■ Work to be completed ■
With pictures left out, write out exactly every line from the start of the data through the one that contains "not so black and white and choose to view".
═══
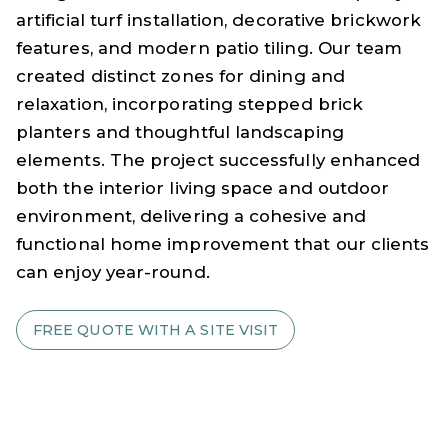
artificial turf installation, decorative brickwork
features, and modern patio tiling. Our team
created distinct zones for dining and
relaxation, incorporating stepped brick
planters and thoughtful landscaping
elements. The project successfully enhanced
both the interior living space and outdoor
environment, delivering a cohesive and
functional home improvement that our clients
can enjoy year-round.
FREE QUOTE WITH A SITE VISIT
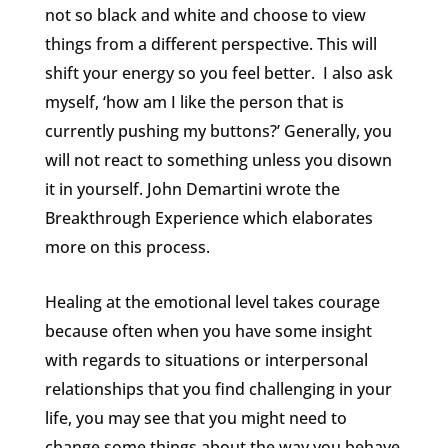
not so black and white and choose to view
things from a different perspective. This will
shift your energy so you feel better. I also ask
myself, ‘how am I like the person that is
currently pushing my buttons?’ Generally, you
will not react to something unless you disown
it in yourself. John Demartini wrote the
Breakthrough Experience which elaborates
more on this process.
Healing at the emotional level takes courage
because often when you have some insight
with regards to situations or interpersonal
relationships that you find challenging in your
life, you may see that you might need to
change some things about the way you behave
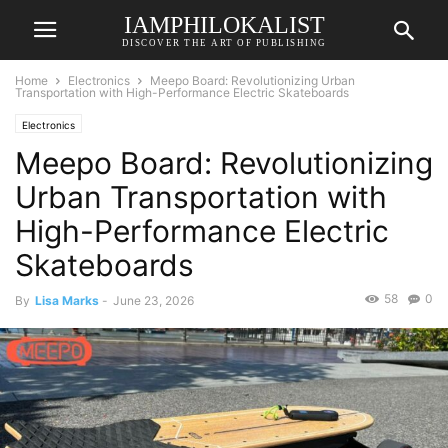
IAMPHILOKALIST
DISCOVER THE ART OF PUBLISHING
Home
Electronics
Meepo Board: Revolutionizing Urban
Transportation with High-Performance Electric Skateboards
Electronics
Meepo Board: Revolutionizing
Urban Transportation with
High-Performance Electric
Skateboards
58
0
By
Lisa Marks
-
June 23, 2026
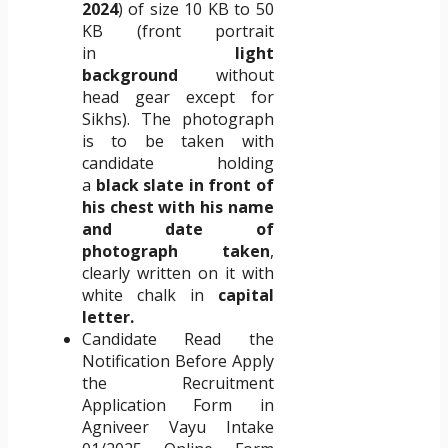
2024
) of size 10 KB to 50
KB (front portrait
in
light
background
without
head gear except for
Sikhs). The photograph
is to be taken with
candidate holding
a
black slate in front of
his chest with his name
and date of
photograph taken
,
clearly written on it with
white chalk in
capital
letter.
Candidate Read the
Notification Before Apply
the Recruitment
Application Form in
Agniveer Vayu Intake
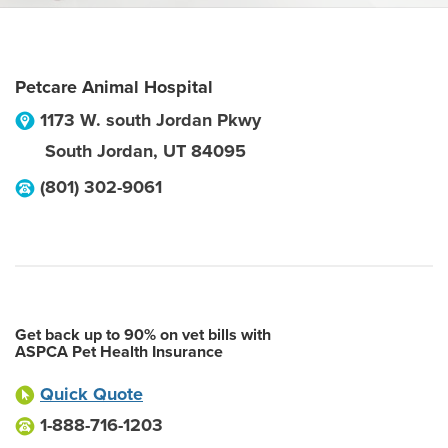
Petcare Animal Hospital
1173 W. south Jordan Pkwy
South Jordan
,
UT
84095
(801) 302-9061
Get back up to 90% on vet bills with
ASPCA Pet Health Insurance
Quick Quote
1-888-716-1203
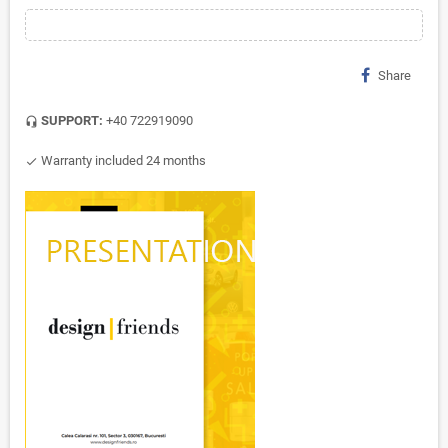
Share
SUPPORT:
+40 722919090
headset_mic
Warranty included 24 months
check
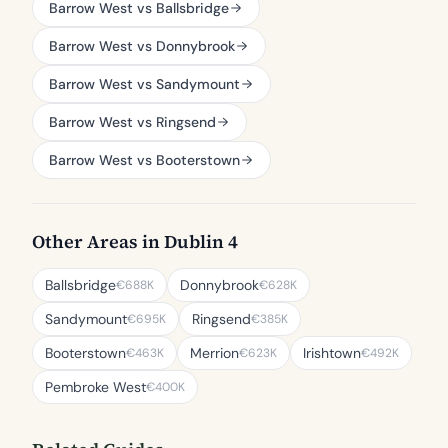
Barrow West vs Ballsbridge
Barrow West vs Donnybrook
Barrow West vs Sandymount
Barrow West vs Ringsend
Barrow West vs Booterstown
Other Areas in Dublin 4
Ballsbridge
Donnybrook
€688K
€628K
Sandymount
Ringsend
€695K
€385K
Booterstown
Merrion
Irishtown
€463K
€623K
€492K
Pembroke West
€400K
═══
■ Task solution ■
artificial turf installation, decorative brickwork
features, and modern patio tiling. Our team
created distinct zones for dining and
relaxation, incorporating stepped brick
planters and thoughtful landscaping
elements. The project successfully enhanced
both the interior living space and outdoor
environment, delivering a cohesive and
functional home improvement that our clients
can enjoy year-round.
FREE QUOTE WITH A SITE VISIT
not so black and white and choose to view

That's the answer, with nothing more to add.